How It All Started
Through the little window, I could see her walking down the cinder block hallway on the other side of the steel door. She was sad, mad, weeping. At 7 years old, I couldn’t understand why my momma was wearing this restrictive jacket, wrapped around her upper body. I had seen her wrapped up before, but this time was different. Now, we were separated by this steel door, and I couldn’t give my momma a hug or kiss. I still see her vividly, like it was yesterday… This is why we do what we do.
For much of my early years, my mother was in and out of state mental institutions. My father struggled to take care of her, my sister and me, and keep his job as an assistant carpenter. We were poor, I just didn’t know the extent of it. We struggled to find the right treatments, the support and help that my momma, father, sister, and I so much needed. I was thankful for the government commodities. I just wish my dad could find help, someone to help my momma and tell us where to find help. My momma found peace and freedom in 2003, dying of congestive heart failure.
As I grew up during the Cold War with Russia and its allies, Russia was a place where all property was owned by or went to the government under the pretense of equality. What was true then and true now, these socialist, communist governments were controlled by a few strong-men, and the politicians and mega-rich (Russian oligarchs) fed off the work and resources of the common people. There is and was no middle class, only the rich and powerful vs the lower working class. One aspect that makes America great is the ability to hold onto the fruits of our labors (money and property), create and innovate, start new businesses, and pass it on generation after generation. Today, however, due to longevity and our government policies, the money and property of individuals requiring long-term care are liquidated in mass.
Why We Continue
What is happening with the hard-earned assets of our older population equates to the wholesale redistribution of property in a country founded in part on the right of individuals to expect essential care and to own and pass property. Individuals should be able to keep their hard-earned money and property. They should be able to control it while they are alive and able, and pass it on to their loved ones so the next generation might have the resources needed to live and prosper.

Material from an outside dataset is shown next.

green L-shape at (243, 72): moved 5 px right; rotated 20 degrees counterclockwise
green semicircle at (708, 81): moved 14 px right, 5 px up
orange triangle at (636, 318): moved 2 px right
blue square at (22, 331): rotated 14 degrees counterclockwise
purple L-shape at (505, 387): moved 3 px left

According to studies conducted by the U.S. Department of Health and Human Services, approximately 70% of people over 65 will need some type of long-term care during their lifetime. According to the latest U.S. Department of Health and Human Services (DHHS)’s Administration on Aging (AOA) research, the average woman needs long-term care services for 3.7 years, and the average man for 2.2 years. Keep in mind, these numbers may include some combination of care within the home (provided by family members and/or paid caregivers), care in an assisted living community, and/or care in a skilled nursing facility. A report jointly prepared by the American Health Care Association and National Center for Assisted Living found that the average length of stay for residents in an assisted living facility is about 28 months with the median being 22 months.
With the average yearly price tag ranging from $42,000 to $54,000 for assisted care, and $74,400 to $120,000 for skilled nursing care, even a large amount of retirement and life savings will be depleted fast. Often, a family’s assets are consumed by the care of the first spouse, leaving the second spouse to struggle, fearing outliving their remaining assets, and lacking care and resources.

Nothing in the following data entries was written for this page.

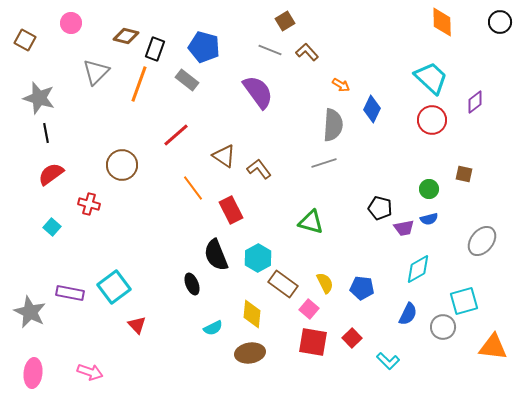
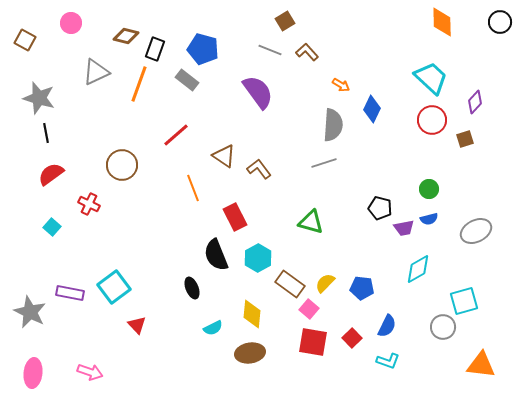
blue pentagon at (204, 47): moved 1 px left, 2 px down
gray triangle at (96, 72): rotated 20 degrees clockwise
purple diamond at (475, 102): rotated 10 degrees counterclockwise
brown square at (464, 174): moved 1 px right, 35 px up; rotated 30 degrees counterclockwise
orange line at (193, 188): rotated 16 degrees clockwise
red cross at (89, 204): rotated 10 degrees clockwise
red rectangle at (231, 210): moved 4 px right, 7 px down
gray ellipse at (482, 241): moved 6 px left, 10 px up; rotated 24 degrees clockwise
yellow semicircle at (325, 283): rotated 110 degrees counterclockwise
black ellipse at (192, 284): moved 4 px down
brown rectangle at (283, 284): moved 7 px right
blue semicircle at (408, 314): moved 21 px left, 12 px down
orange triangle at (493, 347): moved 12 px left, 18 px down
cyan L-shape at (388, 361): rotated 25 degrees counterclockwise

I am extremely grateful for the advances of modern science and medical care. Everyone wants a long and healthy life with options and care. But at what cost. There has to be a better way.
There are cost-effective strategies and practices for helping individuals and families save their assets and live the life they desire and get the health care and services they both need and want as they age.
Think about it. You’ve worked 30 or 40 years accumulating a retirement nest egg, paying off the mortgage, helping kids through their college or trade school, and to be debt free. However, you or a family member has one catastrophic health event that depletes your home and nest egg in a very short time. That is the reality of our world, but it doesn’t have to be.
My Personal Goal As An Elder Law Attorney
My goal is to help individuals control their property while they are alive and able, take care of themselves and their loved ones if they become ill or disabled, and give what they have to whom they want, the way they want, and when they want, while saving every tax dollar, professional fee and court cost possible. Ultimately, my aim is to help those individuals transform their lives and the lives of others, and keep their dignity, health, and well-being until they pass to the new world.
This Is Why We Do What We Do
My momma could have received the care she so desperately needed. My mother and father could have avoided the fear, anxiety, and loss of their assets. How many of our families, friends and neighbors are in the same position? What might have happened if they had known their options, tools and strategies to protect themselves, their loved ones and their assets. “Knowledge is Power.” How many could have avoided those pitfalls using that knowledge? This is why we do what we do.